§ DIRECTIONS FOR THIS TASK: The records are to be copied exactly and in full.

§ DATASET RECORDS:
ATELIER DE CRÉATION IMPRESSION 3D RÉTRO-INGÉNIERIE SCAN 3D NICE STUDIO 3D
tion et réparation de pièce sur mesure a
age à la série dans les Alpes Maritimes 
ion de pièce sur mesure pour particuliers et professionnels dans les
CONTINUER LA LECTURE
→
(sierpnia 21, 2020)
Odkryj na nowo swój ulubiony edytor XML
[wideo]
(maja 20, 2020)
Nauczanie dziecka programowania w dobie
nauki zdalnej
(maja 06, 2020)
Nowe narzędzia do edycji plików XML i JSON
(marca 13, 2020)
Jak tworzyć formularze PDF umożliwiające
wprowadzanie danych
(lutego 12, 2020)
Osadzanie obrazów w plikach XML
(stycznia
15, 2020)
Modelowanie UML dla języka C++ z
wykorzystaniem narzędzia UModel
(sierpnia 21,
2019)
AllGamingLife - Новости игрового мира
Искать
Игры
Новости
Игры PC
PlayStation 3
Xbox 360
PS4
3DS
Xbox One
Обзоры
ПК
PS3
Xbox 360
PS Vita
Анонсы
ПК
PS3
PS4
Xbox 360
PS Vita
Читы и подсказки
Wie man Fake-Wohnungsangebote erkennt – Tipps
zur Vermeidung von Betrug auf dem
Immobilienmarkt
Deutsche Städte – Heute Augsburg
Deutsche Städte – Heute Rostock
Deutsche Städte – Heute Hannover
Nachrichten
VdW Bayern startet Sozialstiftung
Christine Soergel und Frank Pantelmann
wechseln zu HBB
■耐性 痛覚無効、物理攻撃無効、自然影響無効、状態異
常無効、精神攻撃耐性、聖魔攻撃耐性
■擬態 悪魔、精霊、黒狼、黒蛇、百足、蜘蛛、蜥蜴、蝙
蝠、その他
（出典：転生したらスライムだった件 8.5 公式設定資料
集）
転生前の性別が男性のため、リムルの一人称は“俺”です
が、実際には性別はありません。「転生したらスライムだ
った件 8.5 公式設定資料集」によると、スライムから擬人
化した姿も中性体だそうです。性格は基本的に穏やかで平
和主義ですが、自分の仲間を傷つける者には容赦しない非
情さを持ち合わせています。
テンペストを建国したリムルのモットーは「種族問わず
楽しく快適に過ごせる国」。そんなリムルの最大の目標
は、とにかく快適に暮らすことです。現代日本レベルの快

§ EXPECTED ANSWER:
ATELIER DE CRÉATION IMPRESSION 3D RÉTRO-INGÉNIERIE SCAN 3D NICE STUDIO 3D
tion et réparation de pièce sur mesure a
age à la série dans les Alpes Maritimes 
ion de pièce sur mesure pour particuliers et professionnels dans les
CONTINUER LA LECTURE
→
(sierpnia 21, 2020)
Odkryj na nowo swój ulubiony edytor XML
[wideo]
(maja 20, 2020)
Nauczanie dziecka programowania w dobie
nauki zdalnej
(maja 06, 2020)
Nowe narzędzia do edycji plików XML i JSON
(marca 13, 2020)
Jak tworzyć formularze PDF umożliwiające
wprowadzanie danych
(lutego 12, 2020)
Osadzanie obrazów w plikach XML
(stycznia
15, 2020)
Modelowanie UML dla języka C++ z
wykorzystaniem narzędzia UModel
(sierpnia 21,
2019)
AllGamingLife - Новости игрового мира
Искать
Игры
Новости
Игры PC
PlayStation 3
Xbox 360
PS4
3DS
Xbox One
Обзоры
ПК
PS3
Xbox 360
PS Vita
Анонсы
ПК
PS3
PS4
Xbox 360
PS Vita
Читы и подсказки
Wie man Fake-Wohnungsangebote erkennt – Tipps
zur Vermeidung von Betrug auf dem
Immobilienmarkt
Deutsche Städte – Heute Augsburg
Deutsche Städte – Heute Rostock
Deutsche Städte – Heute Hannover
Nachrichten
VdW Bayern startet Sozialstiftung
Christine Soergel und Frank Pantelmann
wechseln zu HBB
■耐性 痛覚無効、物理攻撃無効、自然影響無効、状態異
常無効、精神攻撃耐性、聖魔攻撃耐性
■擬態 悪魔、精霊、黒狼、黒蛇、百足、蜘蛛、蜥蜴、蝙
蝠、その他
（出典：転生したらスライムだった件 8.5 公式設定資料
集）
転生前の性別が男性のため、リムルの一人称は“俺”です
が、実際には性別はありません。「転生したらスライムだ
った件 8.5 公式設定資料集」によると、スライムから擬人
化した姿も中性体だそうです。性格は基本的に穏やかで平
和主義ですが、自分の仲間を傷つける者には容赦しない非
情さを持ち合わせています。
テンペストを建国したリムルのモットーは「種族問わず
楽しく快適に過ごせる国」。そんなリムルの最大の目標
は、とにかく快適に暮らすことです。現代日本レベルの快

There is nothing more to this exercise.